At least eight civilians died and several others were injured on Sunday (9 April) after protesters clashed with police during by-elections in India-administered Kashmir.

The by-elections, which were held across three districts of Srinagar, Budgam and Ganderbal, were hit by widespread violence after thousands of protesters shouted slogans against Indian rule and charged into voting booths, the officials said.

Separatist leaders had called for a boycott of the elections, which took place after a politician resigned over what he described as the "anti-people" agenda of the Indian government.

The state's Chief Electoral Officer, Shantmanu, said: "Violent protests happened at many places in Budgam. Protesters damaged and snatched EVMs (electronic voting machines) at some places."
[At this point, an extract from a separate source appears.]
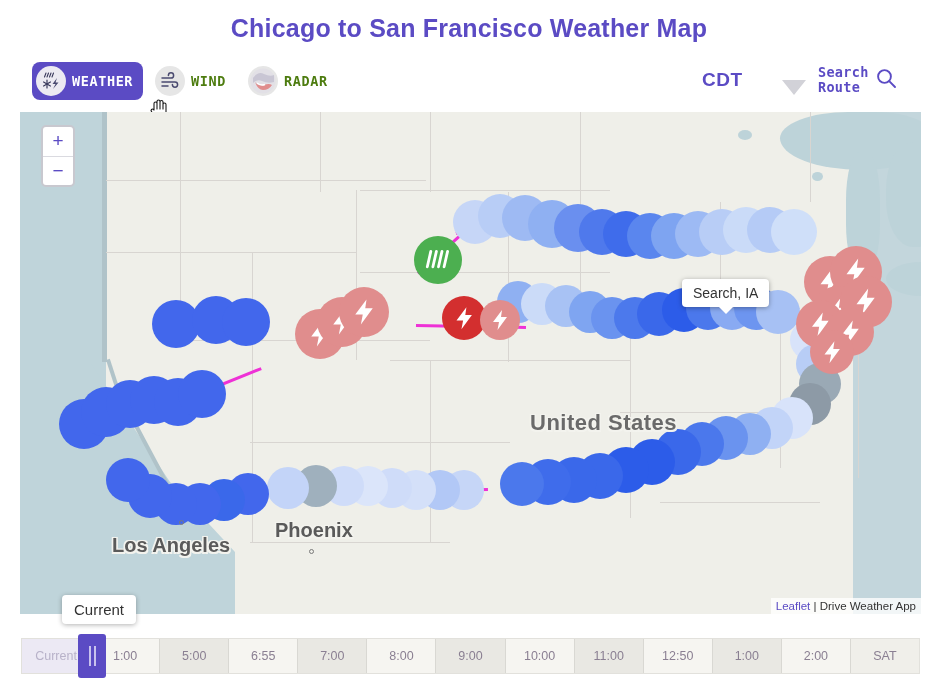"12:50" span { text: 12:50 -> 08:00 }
"It was not a good day for all of us."

He added that over 200 cases of violent protests were reported in the poll-bound areas, and only 80,000 voters came to cast their vote out of 1.26 million registered.

The state has witnessed heightened tension after the death of Burhan Wani, a commander of the terror outfit Hizbul Mujahideen, who killed by police on 8 July.
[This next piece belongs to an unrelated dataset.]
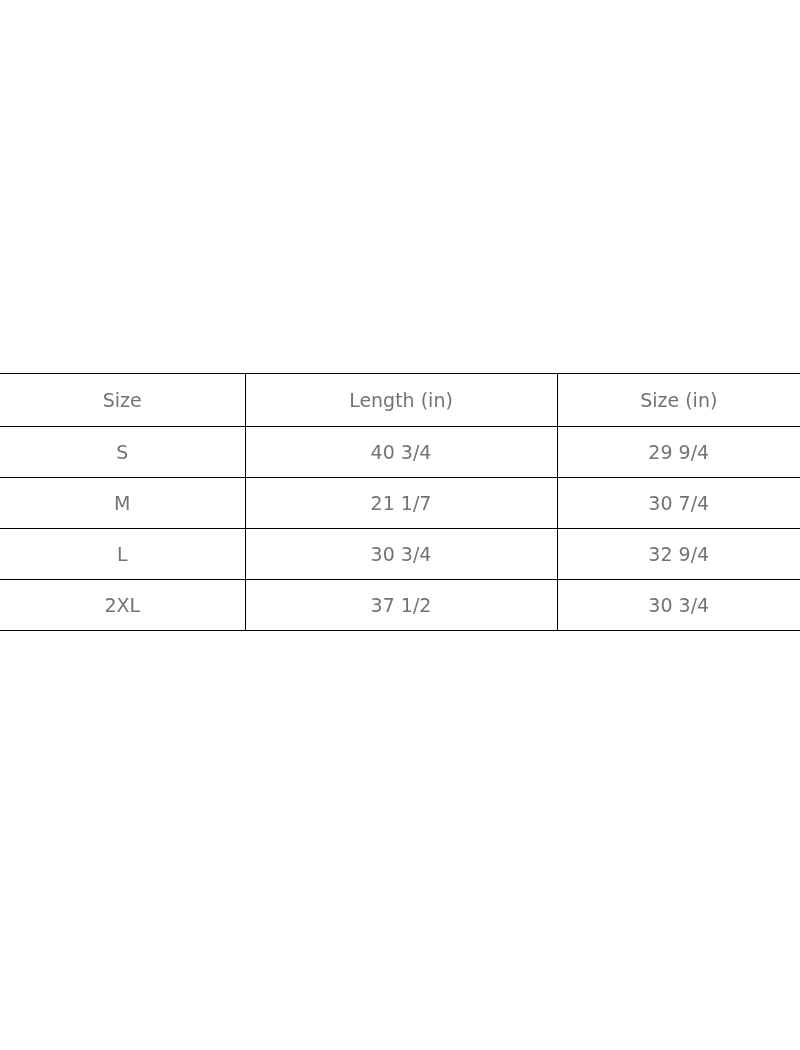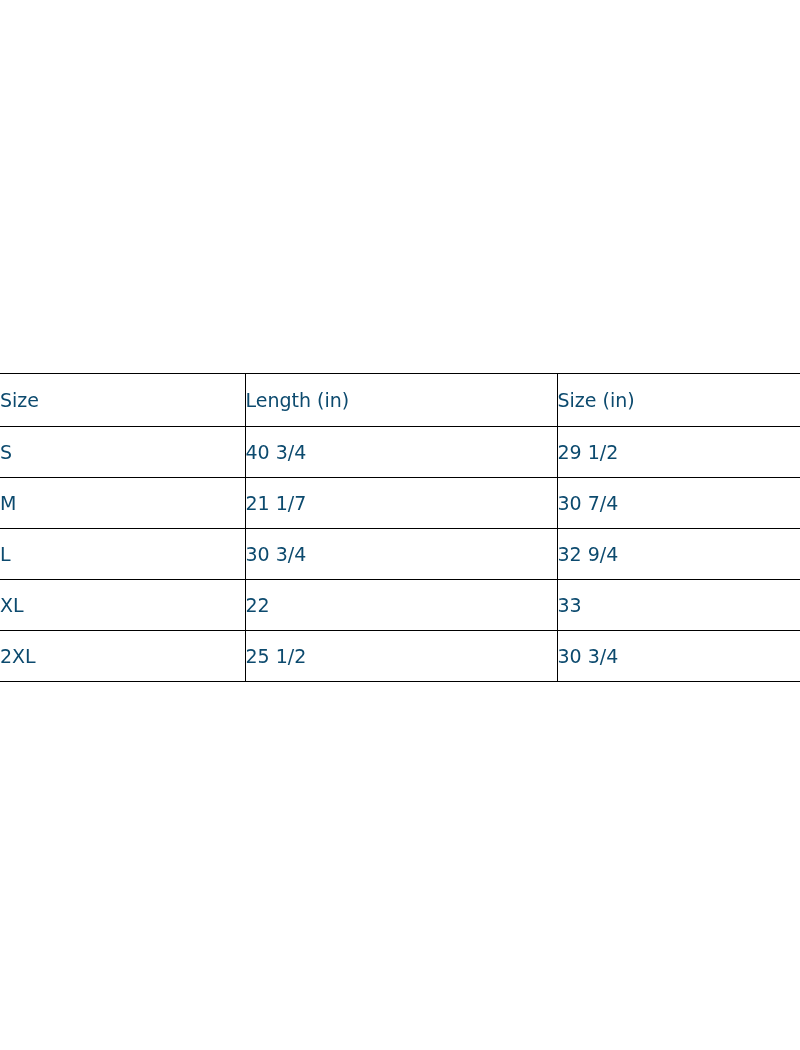"Size" table.size-chart td, table.size-chart th { color: #0c4a6e -> #737373; text-align: left -> center }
Lack of political initiative following the unrest has been attributed to low turnout during the by-elections.

"I don't know what will happen with our vote. Our MLA [member of legislative assembly] cannot do anything, what will the MP do now," sai Ghulam Ahmad Thokar, of Bogur village in Budgam.

Kashmir by-elections
Kashmiri demonstrators (C) throw stones towards Indian policemen during a protest against by-polls in Srinagar on 9 April 2017 REUTERS/Danish Ismail

Jammu and Kashmir Chief Minister Mehbooba Mufti condemned Sunday's violence. "Peaceful means and not violence are the only way ahead for getting the state out of the present difficulties," she said.
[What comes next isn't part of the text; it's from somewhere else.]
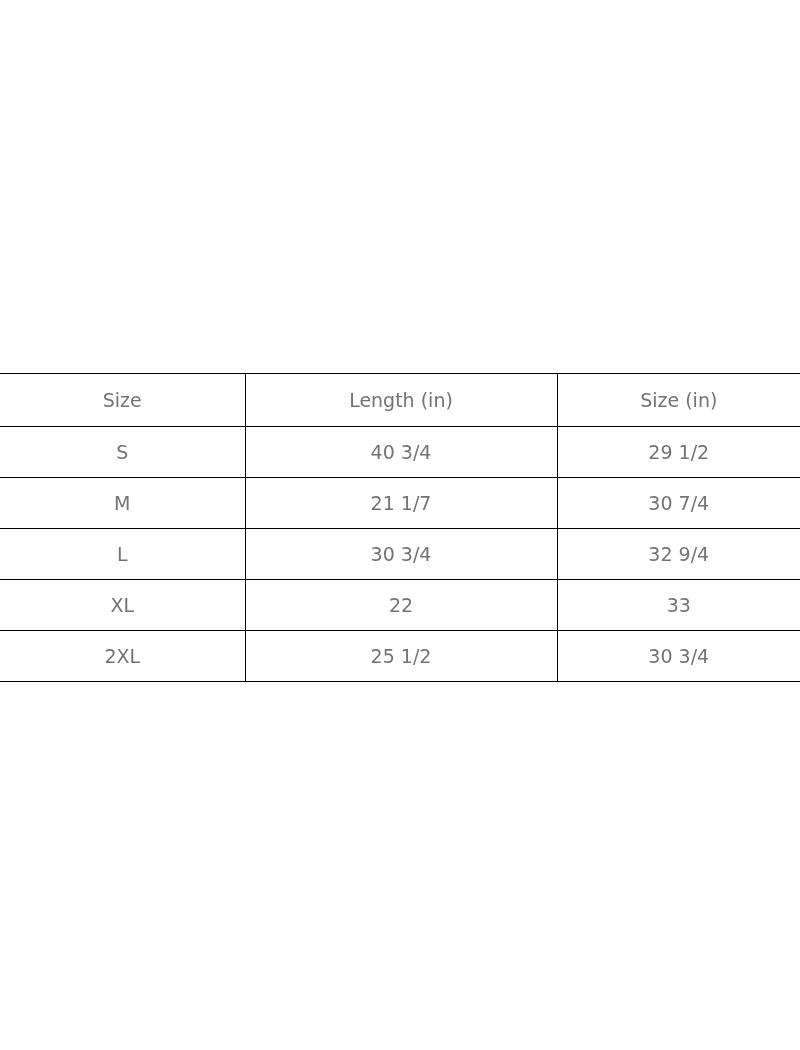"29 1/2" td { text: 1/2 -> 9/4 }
Meanwhile, the separatist Hurriyat leadership, under Syed Ali Geelani, Mirwaiz Umer Farooq, and Yasin Malik, has urged people to boycott voting in the South Kashmir, which is set to go for polls on 12 April.

The separatists have also called for a complete two-day shutdown on 10 and 11 April, saying the government was "continuing the pogrom of Muslims".

The rebels in Kashmir have, for decades, demanded either independence or a union with Pakistan.